Problem statement: Reproduce all of the material below with every occurrence of "series" substituted by "data series" and everything else unchanged. Omit the pictures from the output.

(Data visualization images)

▬▬▬

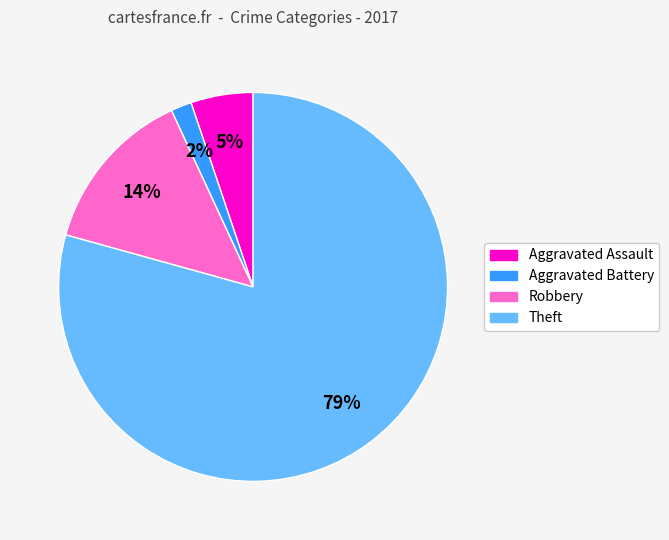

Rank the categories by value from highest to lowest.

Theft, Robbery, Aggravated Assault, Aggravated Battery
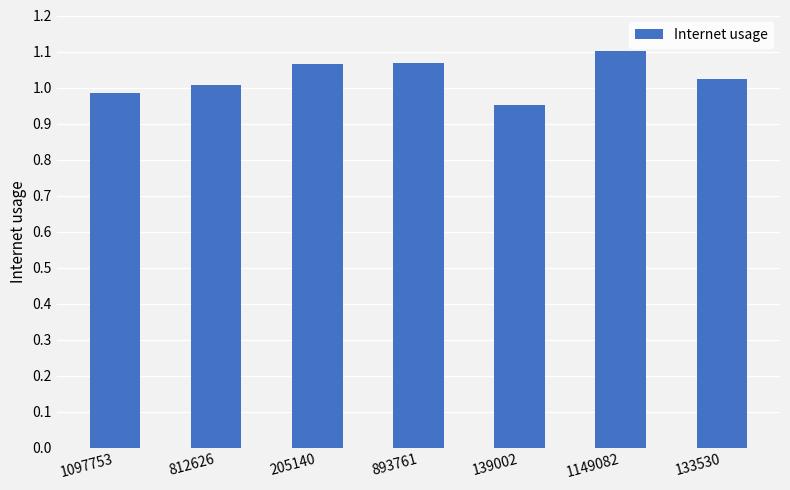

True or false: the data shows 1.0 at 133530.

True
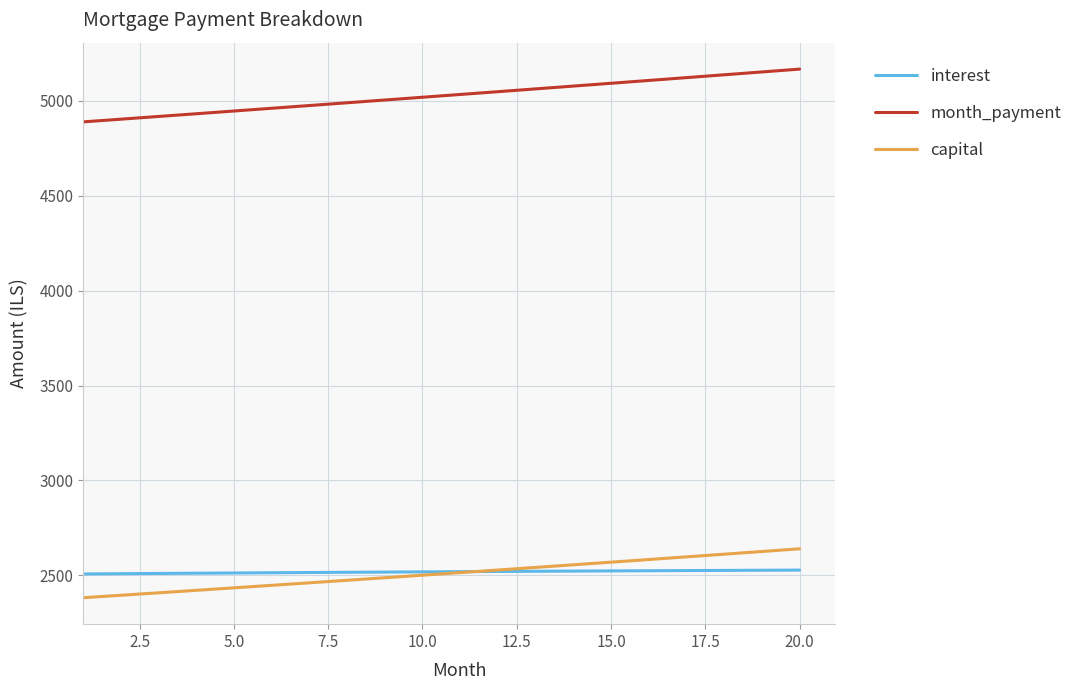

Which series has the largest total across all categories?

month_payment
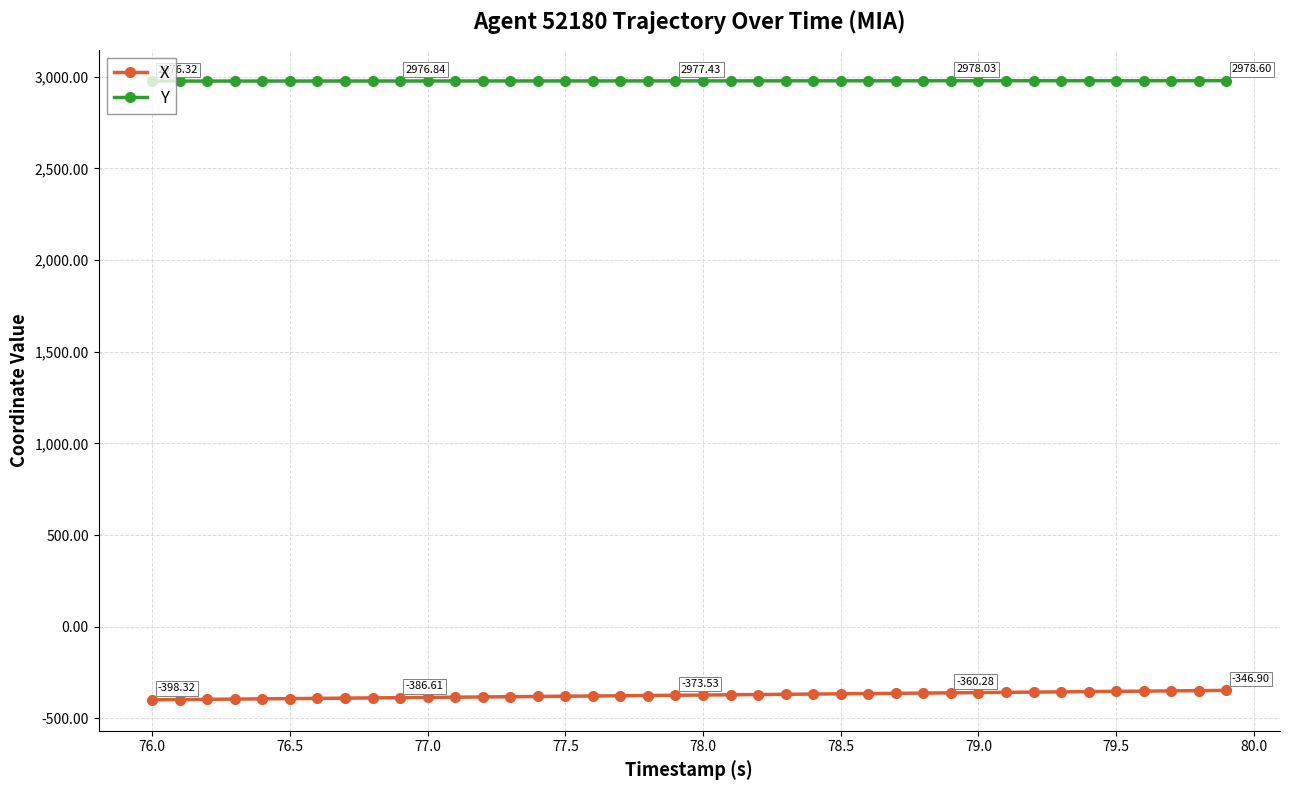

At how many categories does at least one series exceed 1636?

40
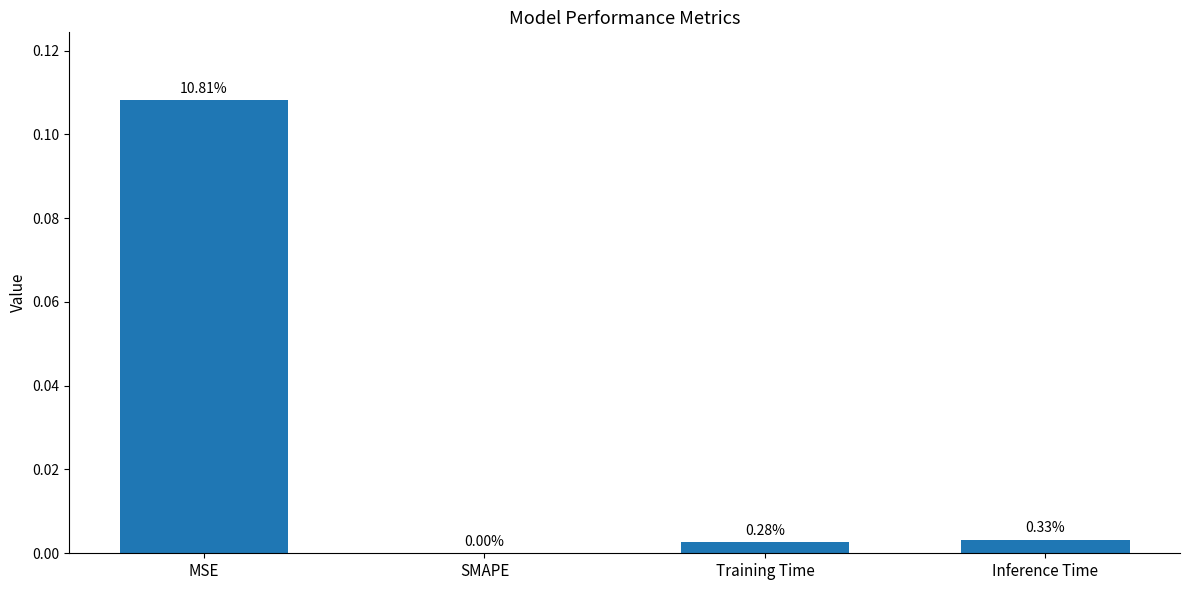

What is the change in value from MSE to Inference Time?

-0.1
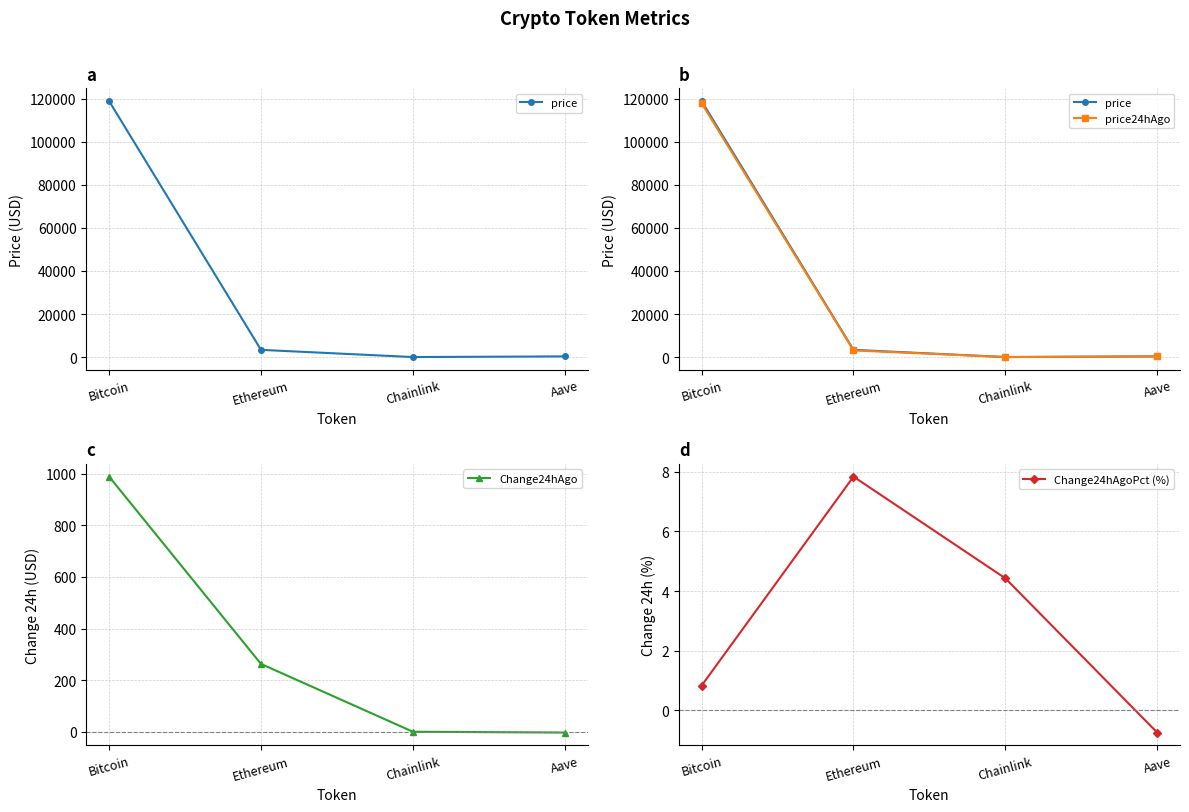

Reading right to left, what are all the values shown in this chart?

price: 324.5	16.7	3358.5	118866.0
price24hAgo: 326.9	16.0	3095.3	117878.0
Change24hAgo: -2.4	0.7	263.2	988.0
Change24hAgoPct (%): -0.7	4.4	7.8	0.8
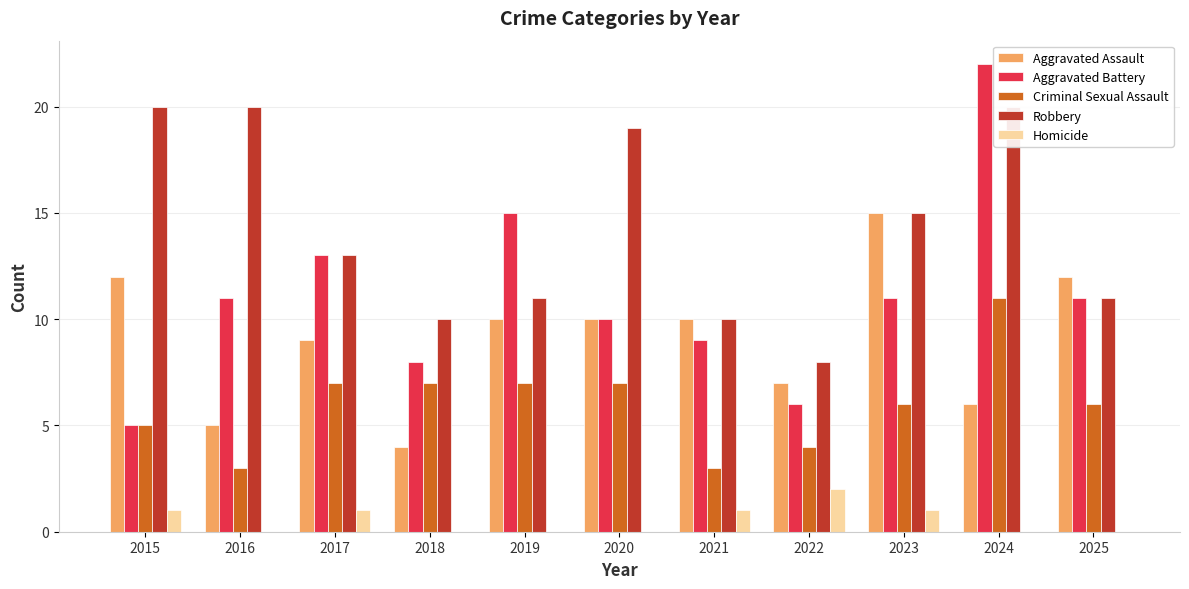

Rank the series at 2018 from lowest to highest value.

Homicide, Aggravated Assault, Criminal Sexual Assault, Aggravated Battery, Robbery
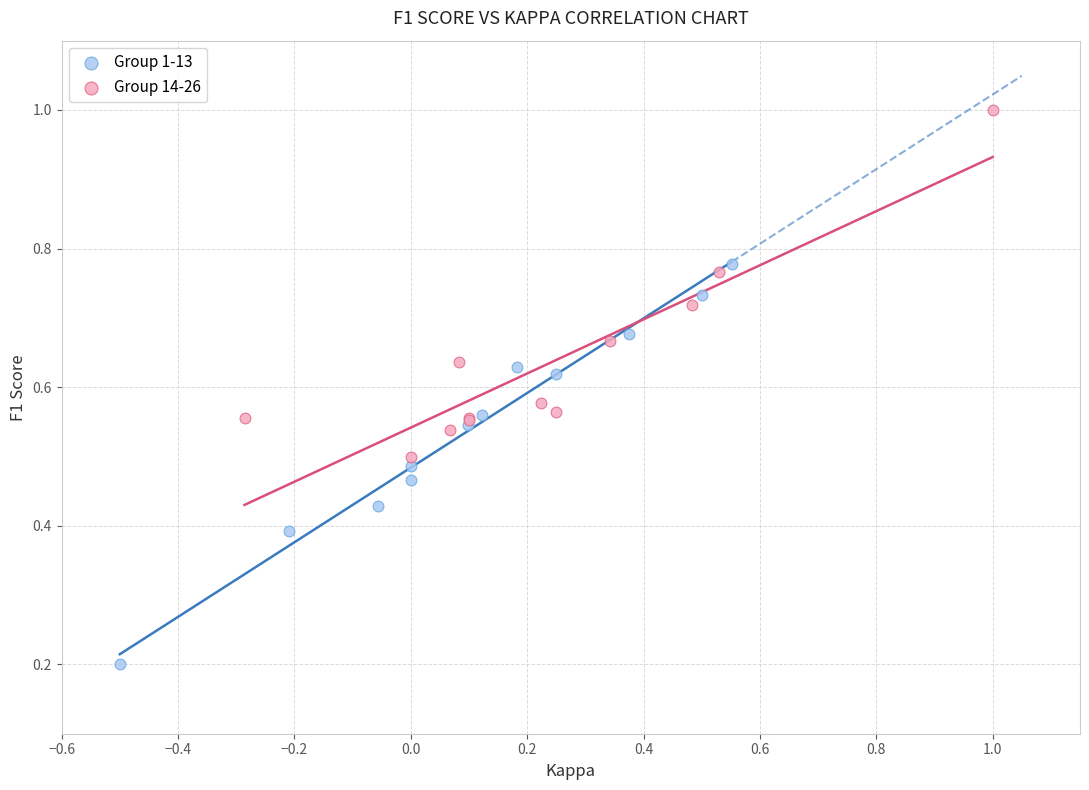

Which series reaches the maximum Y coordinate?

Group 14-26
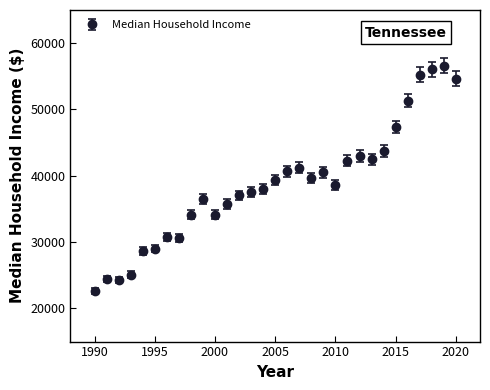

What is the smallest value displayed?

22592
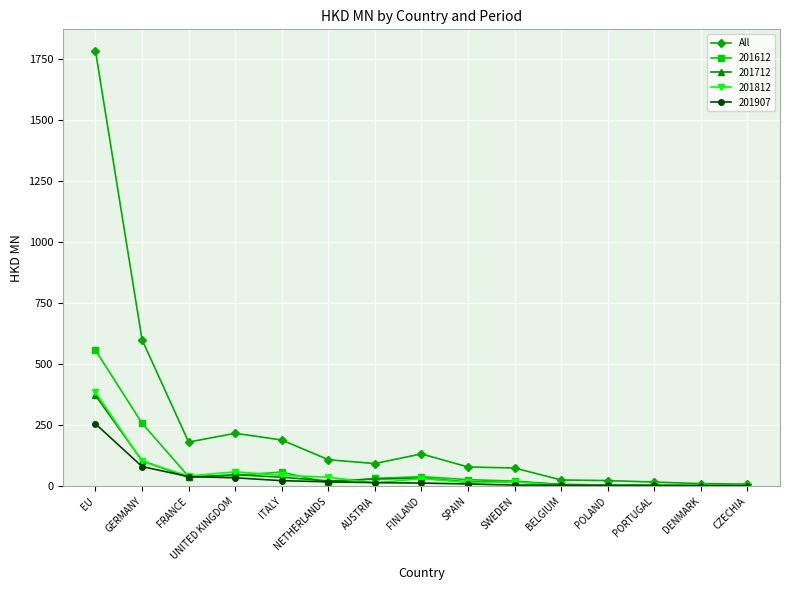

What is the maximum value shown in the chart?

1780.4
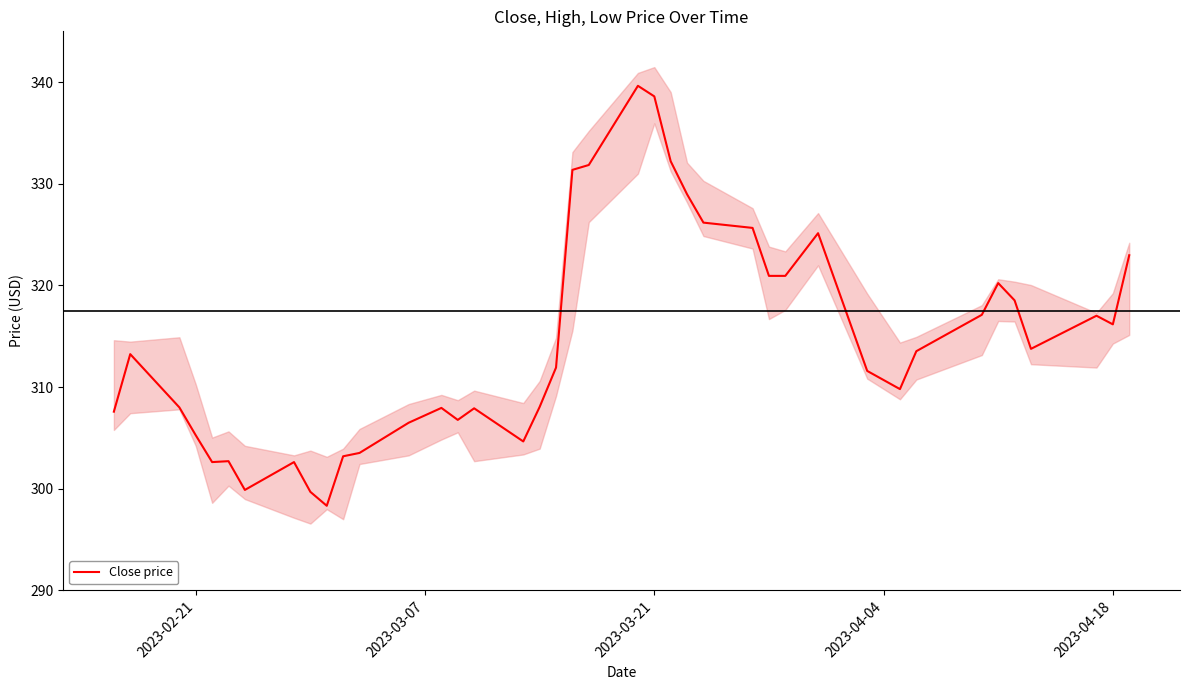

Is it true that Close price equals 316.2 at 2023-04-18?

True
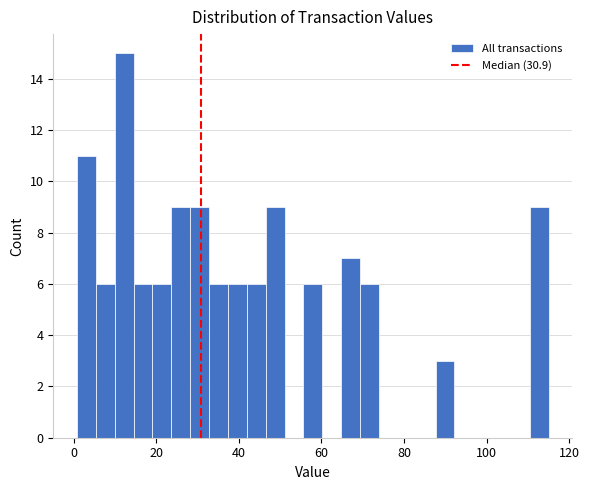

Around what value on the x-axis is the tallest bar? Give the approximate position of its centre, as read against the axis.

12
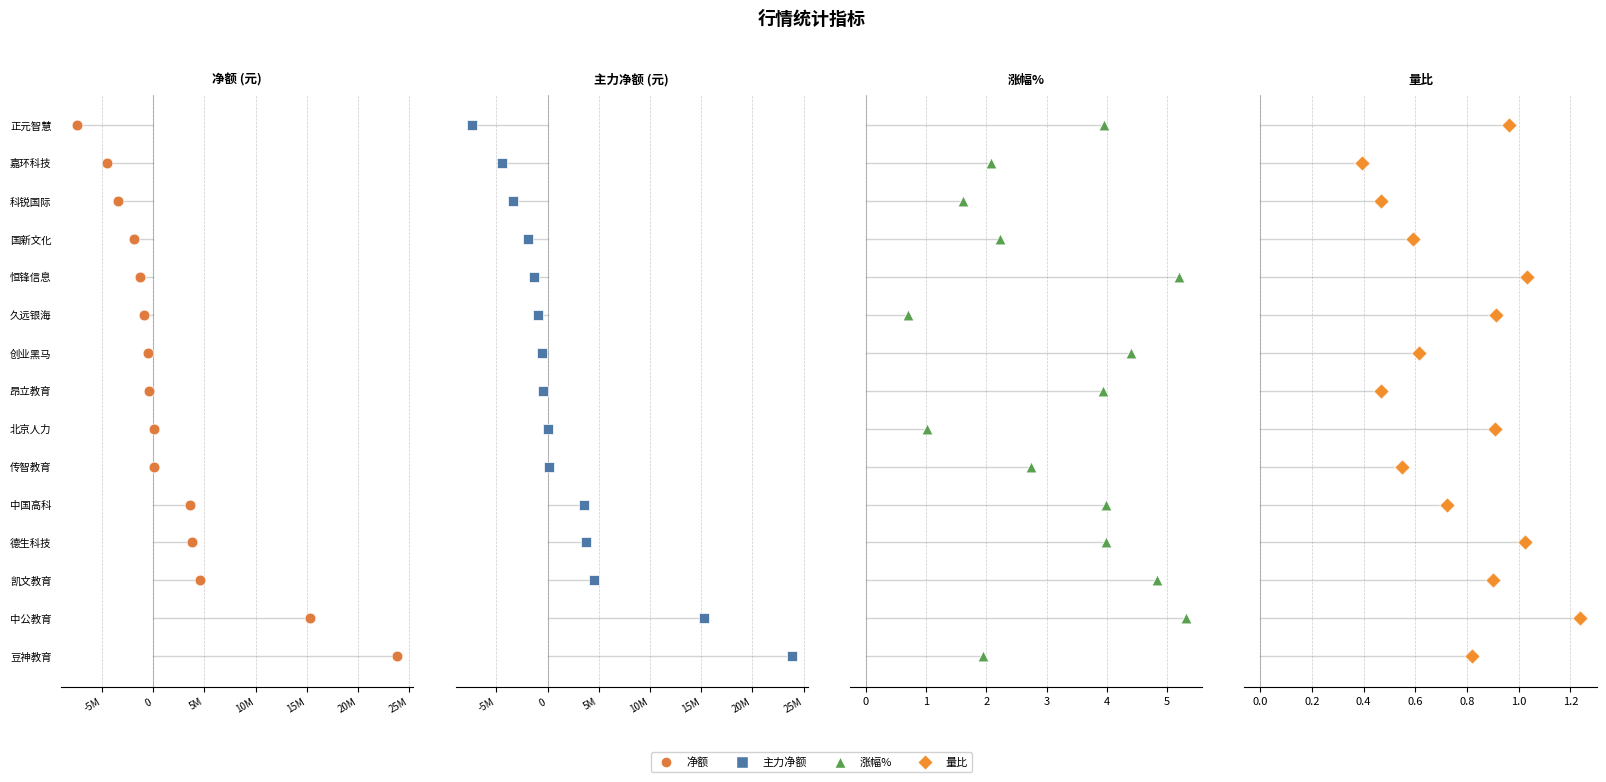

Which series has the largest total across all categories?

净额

▬▬▬

Finished exercise:
Rank the categories by value from highest to lowest.

Theft, Robbery, Aggravated Assault, Aggravated Battery

True or false: the data shows 1.0 at 133530.

True

Which data series has the largest total across all categories?

month_payment

At how many categories does at least one data series exceed 1636?

40

What is the change in value from MSE to Inference Time?

-0.1

Reading right to left, what are all the values shown in this chart?

price: 324.5	16.7	3358.5	118866.0
price24hAgo: 326.9	16.0	3095.3	117878.0
Change24hAgo: -2.4	0.7	263.2	988.0
Change24hAgoPct (%): -0.7	4.4	7.8	0.8

Rank the data series at 2018 from lowest to highest value.

Homicide, Aggravated Assault, Criminal Sexual Assault, Aggravated Battery, Robbery

Which data series reaches the maximum Y coordinate?

Group 14-26

What is the smallest value displayed?

22592

What is the maximum value shown in the chart?

1780.4

Is it true that Close price equals 316.2 at 2023-04-18?

True

Around what value on the x-axis is the tallest bar? Give the approximate position of its centre, as read against the axis.

12

Which data series has the largest total across all categories?

净额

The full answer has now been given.